About the StreamingHttpResponse and RAM Usage

While HttpResponse returns the whole document at once, using StreamingHttpResponse you can provide the same document in chunks.

The performance is roughly the same, but the stream response reduces peak RAM usage for large data sets (e.g. from 16.77 MB at peak time to 5.82 MB), since the full body is never held in memory at once. Moreover, the first byte reaches the browser sooner.

The RAM savings are only meaningful for large responses, such as JSON list of all Django tricks.
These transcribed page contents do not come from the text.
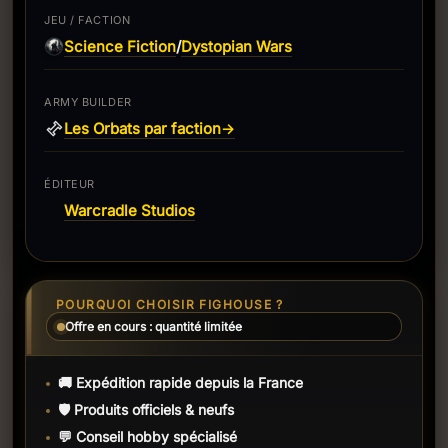
JEU / FACTION
Science Fiction
Dystopian Wars
/
ARMY BUILDER
Les Orbats par faction
→
ÉDITEUR
Warcradle Studios
POURQUOI CHOISIR FIGHOUSE ?
Offre en cours : quantité limitée
🚚 Expédition rapide depuis la France
🛡️ Produits officiels & neufs
💬 Conseil hobby spécialisé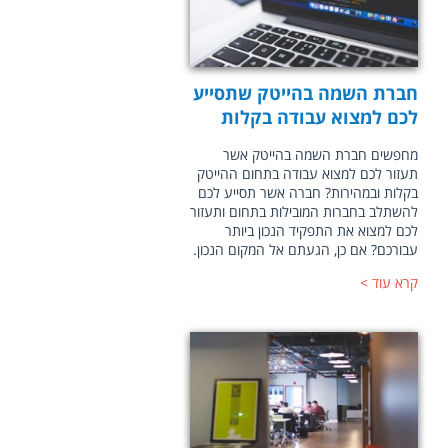
חברת השמה בהייטק שתסייע
לכם למצוא עבודה בקלות
מחפשים חברת השמה בהייטק אשר
תעזור לכם למצוא עבודה בתחום ההייטק
בקלות ובמהירות? חברה אשר תסייע לכם
להשתלב בחברות המובילות בתחום ותעזור
לכם למצוא את התפקיד הנכון ביותר
עבורכם? אם כן, הגעתם אל המקום הנכון.
קרא עוד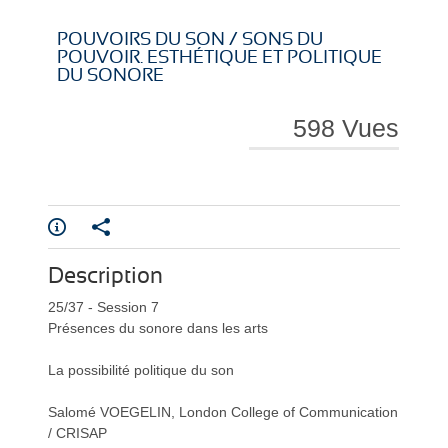
i
i
POUVOIRS DU SON / SONS DU
POUVOIR. ESTHÉTIQUE ET POLITIQUE
DU SONORE
598 Vues
r
r
e
e
Description
25/37 - Session 7
Présences du sonore dans les arts
La possibilité politique du son
l
l
Salomé VOEGELIN, London College of Communication
/ CRISAP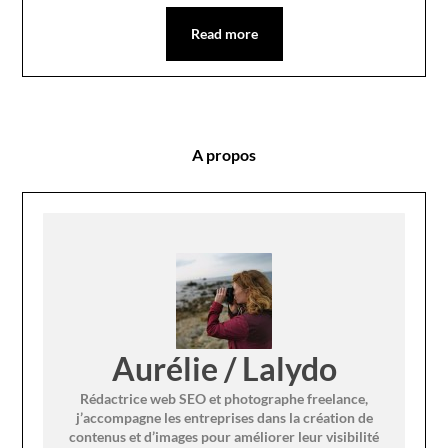
Read more
A propos
Aurélie / Lalydo
Rédactrice web SEO et photographe freelance,
j’accompagne les entreprises dans la création de
contenus et d’images pour améliorer leur visibilité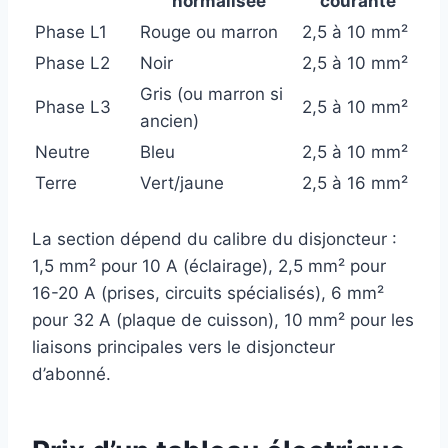
normalisée
courante
Phase L1
Rouge ou marron
2,5 à 10 mm²
Phase L2
Noir
2,5 à 10 mm²
Gris (ou marron si
Phase L3
2,5 à 10 mm²
ancien)
Neutre
Bleu
2,5 à 10 mm²
Terre
Vert/jaune
2,5 à 16 mm²
La section dépend du calibre du disjoncteur :
1,5 mm² pour 10 A (éclairage), 2,5 mm² pour
16-20 A (prises, circuits spécialisés), 6 mm²
pour 32 A (plaque de cuisson), 10 mm² pour les
liaisons principales vers le disjoncteur
d’abonné.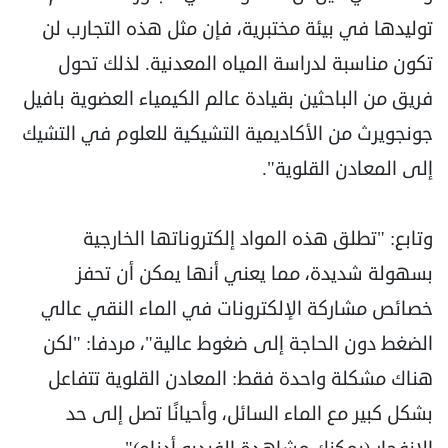
توليدها في بيئة مختبرية، فإن مثل هذه التجارب لن
تكون مناسبة لدراسة المياه المعدنية. لذلك تحول
فريق من الباحثين بقيادة عالم الكيمياء العضوية بافيل
جونجويرث من الأكاديمية التشيكية للعلوم في التشيك
إلى المعادن القلوية".
وتابع: "تطلق هذه المواد إلكتروناتها الخارجية
بسهولة شديدة، مما يعني أنها يمكن أن تحفز
خصائص مشاركة الإلكترونات في الماء النقي عالي
الضغط دون الحاجة إلى ضغوط عالية"، مردفا: "لكن
هناك مشكلة واحدة فقط: المعادن القلوية تتفاعل
بشكل كبير مع الماء السائل، وأحيانًا تصل إلى حد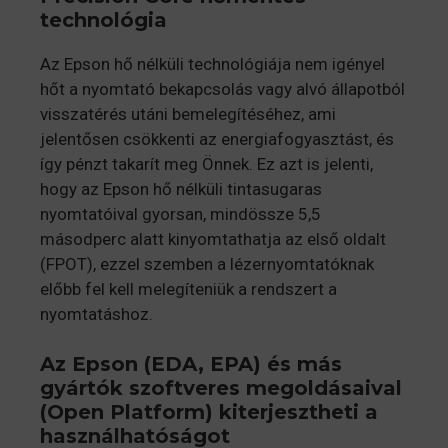
technológia
Az Epson hő nélküli technológiája nem igényel
hőt a nyomtató bekapcsolás vagy alvó állapotból
visszatérés utáni bemelegítéséhez, ami
jelentősen csökkenti az energiafogyasztást, és
így pénzt takarít meg Önnek. Ez azt is jelenti,
hogy az Epson hő nélküli tintasugaras
nyomtatóival gyorsan, mindössze 5,5
másodperc alatt kinyomtathatja az első oldalt
(FPOT), ezzel szemben a lézernyomtatóknak
előbb fel kell melegíteniük a rendszert a
nyomtatáshoz.
Az Epson (EDA, EPA) és más
gyártók szoftveres megoldásaival
(Open Platform) kiterjesztheti a
használhatóságot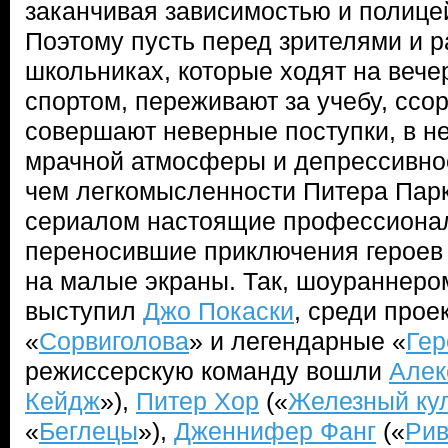
заканчивая зависимостью и полице
Поэтому пусть перед зрителями и р
школьниках, которые ходят на вече
спортом, переживают за учебу, ссо
совершают неверные поступки, в н
мрачной атмосферы и депрессивно
чем легкомысленности Питера Парк
сериалом настоящие профессионалы
переносившие приключения героев
на малые экраны. Так, шоураннер
выступил
Джо Покаски
, среди прое
«
Сорвиголова
» и легендарные «
Гер
режиссерскую команду вошли
Алек
Кейдж
»),
Питер Хор
(«
Железный ку
«
Беглецы
»),
Дженнифер Фанг
(«
Рив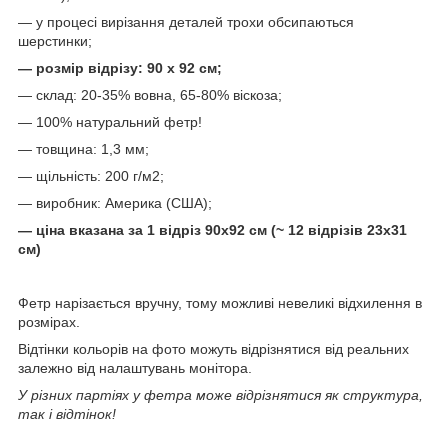
— у процесі вирізання деталей трохи обсипаються
шерстинки;
— розмір відрізу: 90 х 92 см;
— склад: 20-35% вовна, 65-80% віскоза;
— 100% натуральний фетр!
— товщина: 1,3 мм;
— щільність: 200 г/м2;
— виробник: Америка (США);
— ціна вказана за 1 відріз 90х92 см (~ 12 відрізів 23х31
см)
Фетр нарізається вручну, тому можливі невеликі відхилення в
розмірах.
Відтінки кольорів на фото можуть відрізнятися від реальних
залежно від налаштувань монітора.
У різних партіях у фетра може відрізнятися як структура,
так і відтінок!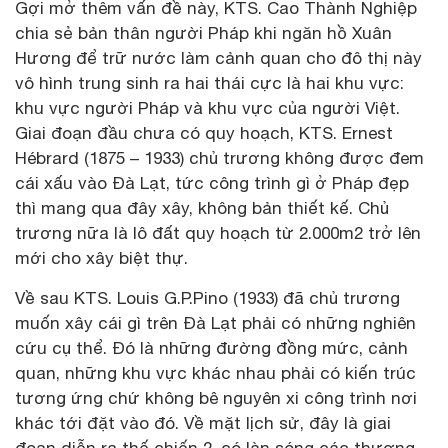
Gợi mở thêm vấn đề này, KTS. Cao Thành Nghiệp
chia sẻ bản thân người Pháp khi ngăn hồ Xuân
Hương để trữ nước làm cảnh quan cho đô thị này
vô hình trung sinh ra hai thái cực là hai khu vực:
khu vực người Pháp và khu vực của người Việt.
Giai đoạn đầu chưa có quy hoạch, KTS. Ernest
Hébrard (1875 – 1933) chủ trương không được đem
cái xấu vào Đà Lạt, tức công trình gì ở Pháp đẹp
thì mang qua đây xây, không bản thiết kế. Chủ
trương nữa là lô đất quy hoạch từ 2.000m2 trở lên
mới cho xây biệt thự.
Về sau KTS. Louis G.P.Pino (1933) đã chủ trương
muốn xây cái gì trên Đà Lạt phải có những nghiên
cứu cụ thể. Đó là những đường đồng mức, cảnh
quan, những khu vực khác nhau phải có kiến trúc
tương ứng chứ không bê nguyên xi công trình nơi
khác tới đặt vào đó. Về mặt lịch sử, đây là giai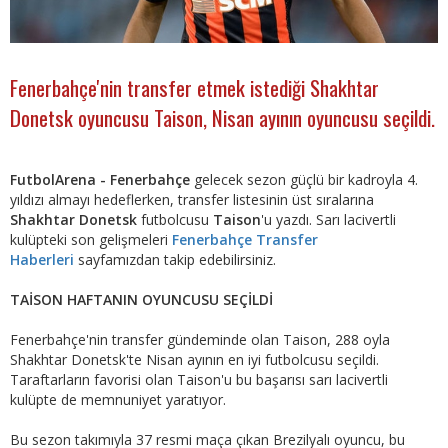
Fenerbahçe'nin transfer etmek istediği Shakhtar
Donetsk oyuncusu Taison, Nisan ayının oyuncusu seçildi.
FutbolArena - Fenerbahçe
gelecek sezon güçlü bir kadroyla 4.
yıldızı almayı hedeflerken, transfer listesinin üst sıralarına
Shakhtar Donetsk
futbolcusu
Taison
'u yazdı. Sarı lacivertli
kulüpteki son gelişmeleri
Fenerbahçe Transfer
Haberleri
sayfamızdan takip edebilirsiniz.
TAİSON HAFTANIN OYUNCUSU SEÇİLDİ
Fenerbahçe'nin transfer gündeminde olan Taison, 288 oyla
Shakhtar Donetsk'te Nisan ayının en iyi futbolcusu seçildi.
Taraftarların favorisi olan Taison'u bu başarısı sarı lacivertli
kulüpte de memnuniyet yaratıyor.
Bu sezon takımıyla 37 resmi maça çıkan Brezilyalı oyuncu, bu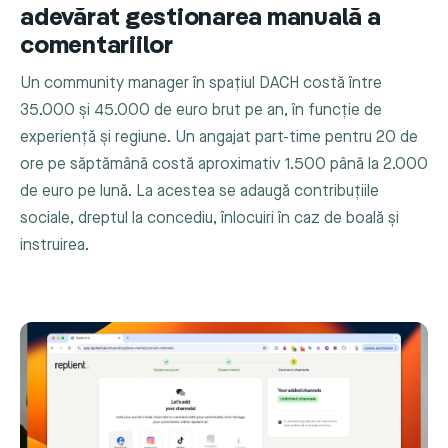
adevărat gestionarea manuală a
comentariilor
Un community manager în spațiul DACH costă între
35.000 și 45.000 de euro brut pe an, în funcție de
experiență și regiune. Un angajat part-time pentru 20 de
ore pe săptămână costă aproximativ 1.500 până la 2.000
de euro pe lună. La acestea se adaugă contribuțiile
sociale, dreptul la concediu, înlocuiri în caz de boală și
instruirea.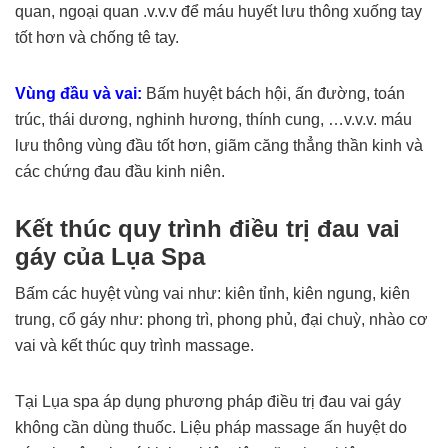
quan, ngoại quan .v.v.v để máu huyết lưu thông xuống tay
tốt hơn và chống tê tay.
Vùng đầu và vai:
Bấm huyệt bách hội, ấn đường, toán
trúc, thái dương, nghinh hương, thính cung, …v.v.v. máu
lưu thông vùng đầu tốt hơn, giãm căng thẳng thần kinh và
các chứng đau đầu kinh niên.
Kết thúc quy trình điều trị đau vai
gáy của Lụa Spa
Bấm các huyệt vùng vai như: kiên tỉnh, kiên ngung, kiên
trung, cổ gáy như: phong trì, phong phủ, đại chuỳ, nhào cơ
vai và kết thúc quy trình massage.
Tại Lụa spa áp dụng phương pháp điều trị đau vai gáy
không cần dùng thuốc. Liệu pháp massage ấn huyệt do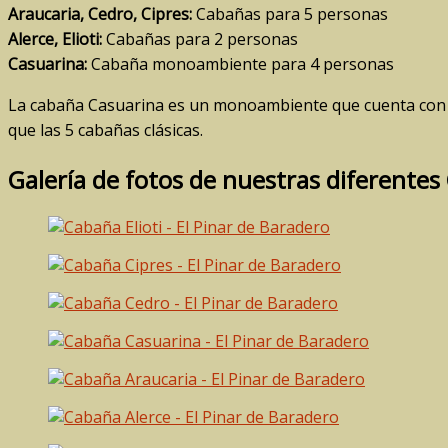
Araucaria, Cedro, Cipres:
Cabañas para 5 personas
Alerce, Elioti:
Cabañas para 2 personas
Casuarina:
Cabaña monoambiente para 4 personas
La cabaña Casuarina es un monoambiente que cuenta con c
que las 5 cabañas clásicas.
Galería de fotos de nuestras diferente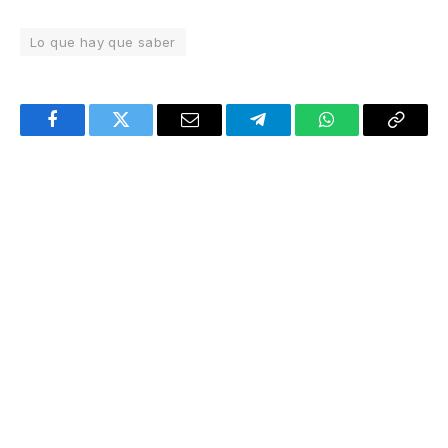
Lo que hay que saber
Facebook
Twitter
Email
Telegram
WhatsApp
Copy
Link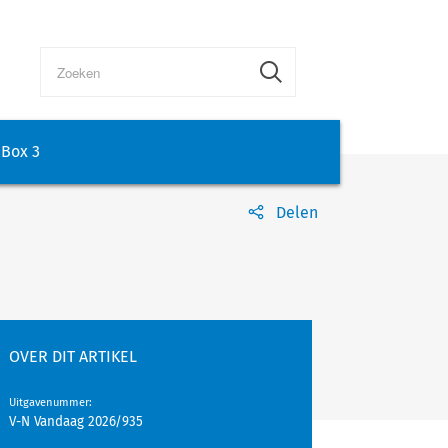
Box 3
Delen
OVER DIT ARTIKEL
Uitgavenummer
:
V-N Vandaag 2026/935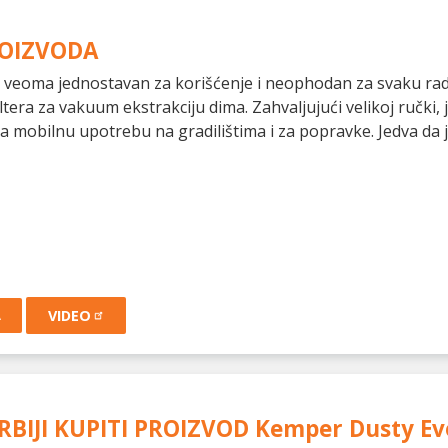
ROIZVODA
e veoma jednostavan za korišćenje i neophodan za svaku rad
ltera za vakuum ekstrakciju dima. Zahvaljujući velikoj ručki, j
a mobilnu upotrebu na gradilištima i za popravke. Jedva da j
A
VIDEO
RBIJI KUPITI PROIZVOD
Kemper Dusty Ev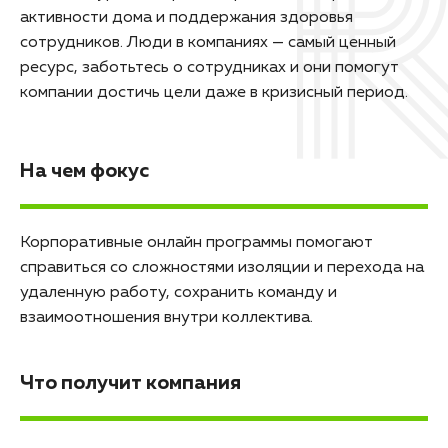
активности дома и поддержания здоровья
сотрудников. Люди в компаниях — самый ценный
ресурс, заботьтесь о сотрудниках и они помогут
компании достичь цели даже в кризисный период.
На чем фокус
Корпоративные онлайн программы помогают
справиться со сложностями изоляции и перехода на
удаленную работу, сохранить команду и
взаимоотношения внутри коллектива.
Что получит компания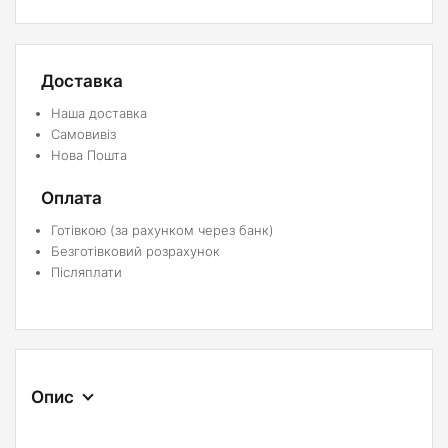
Доставка
Наша доставка
Самовивіз
Нова Пошта
Оплата
Готівкою (за рахунком через банк)
Безготівковий розрахунок
Післяплати
Опис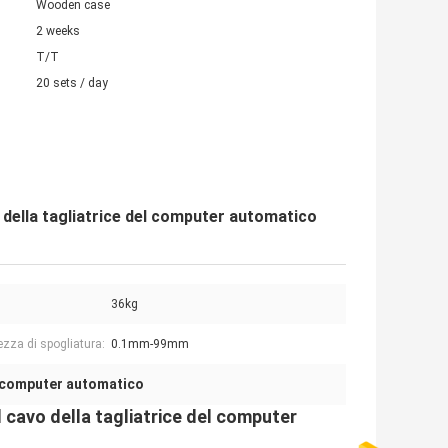
Wooden case
2 weeks
T/T
20 sets / day
o della tagliatrice del computer automatico
36kg
zza di spogliatura:
0.1mm-99mm
el computer automatico
l cavo della tagliatrice del computer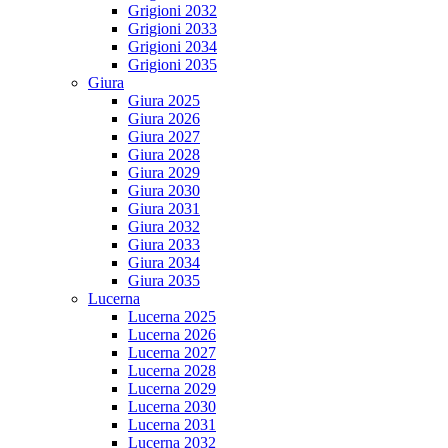
Grigioni 2032
Grigioni 2033
Grigioni 2034
Grigioni 2035
Giura
Giura 2025
Giura 2026
Giura 2027
Giura 2028
Giura 2029
Giura 2030
Giura 2031
Giura 2032
Giura 2033
Giura 2034
Giura 2035
Lucerna
Lucerna 2025
Lucerna 2026
Lucerna 2027
Lucerna 2028
Lucerna 2029
Lucerna 2030
Lucerna 2031
Lucerna 2032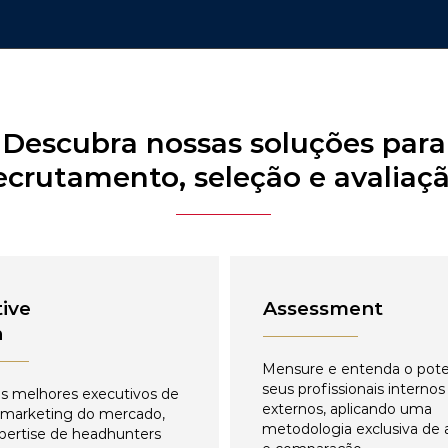
Descubra nossas soluções para
ecrutamento, seleção e avaliaç
ive
Assessment
h
Mensure e entenda o pote
seus profissionais internos
s melhores executivos de
externos, aplicando uma
 marketing do mercado,
metodologia exclusiva de 
pertise de headhunters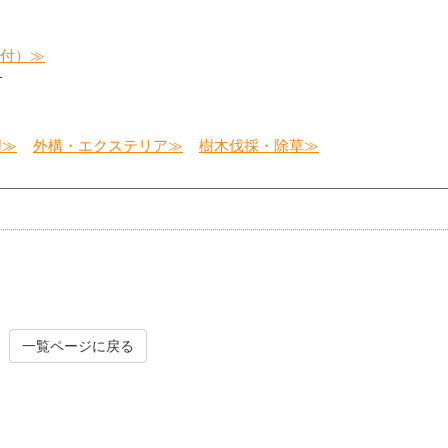
受付）≫
す
理≫
外構・エクステリア≫
樹木伐採・除草≫
一覧ページに戻る
樹木伐採・除草
造園工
Small pages see negligible difference.

While HTML streams can be rendered in chunks, for JSON responses, the browser still loads the whole structure into the memory on the client side, as it needs to validate and display it with the widget of choice.

Here is an example of a JSON stream returning all published tricks:

import json
import asyncio
import tracemalloc
import logging
from asgiref.sync import sync_to_async
from django.http import StreamingHttpResponse

logger = logging.getLogger(__name__)

async def trick_list_json_stream(request):
    tracemalloc.start()

    def serialize(trick):
        return {
            "title": trick.title,
            "url": request.build_absolute_uri(trick.get_url_path()),
            "categories": [cat.slug for cat in trick.categories.all()],
            "technologies": [tech.slug for tech in trick.technologies.all()],
        }

    async def generate():
        yield '{"results": ['
        first = True

        chunk_size = 50
        offset = 0

        def fetch_chunk(offset_val):
            return list(
                Trick.objects.filter(
                    publishing_status__in=(
                        Trick.PUBLISHING_STATUS_PUBLISHED,
                        Trick.PUBLISHING_STATUS_PUBLISHED_OUTDATED,
                    )
                )
                .prefetch_related("categories", "technologies")
                [offset_val:offset_val + chunk_size]
            )

        get_chunk = sync_to_async(fetch_chunk)

        while True:
            chunk = await get_chunk(offset)

            if not chunk:
                break  # No more tricks

            # True streaming: one item at a time
            for trick in chunk:
                if not first:
                    yield ','
                yield json.dumps(serialize(trick))
                first = False
                await asyncio.sleep(0)  # Yield control

            # Explicitly delete chunk to free memory immediately
            del chunk
            offset += chunk_size

        yield ']}'

        # Calculate and log RAM usage
        current, peak = tracemalloc.get_traced_memory()
        tracemalloc.stop()
        logger.info("=== trick_list_json_stream RAM Usage ===")
        logger.info(f"Current memory: {current / 1024 / 1024:.2f} MB")
        logger.info(f"Peak memory: {peak / 1024 / 1024:.2f} MB")
        logger.info("========================================")

    return StreamingHttpResponse(generate(), content_type='application/json')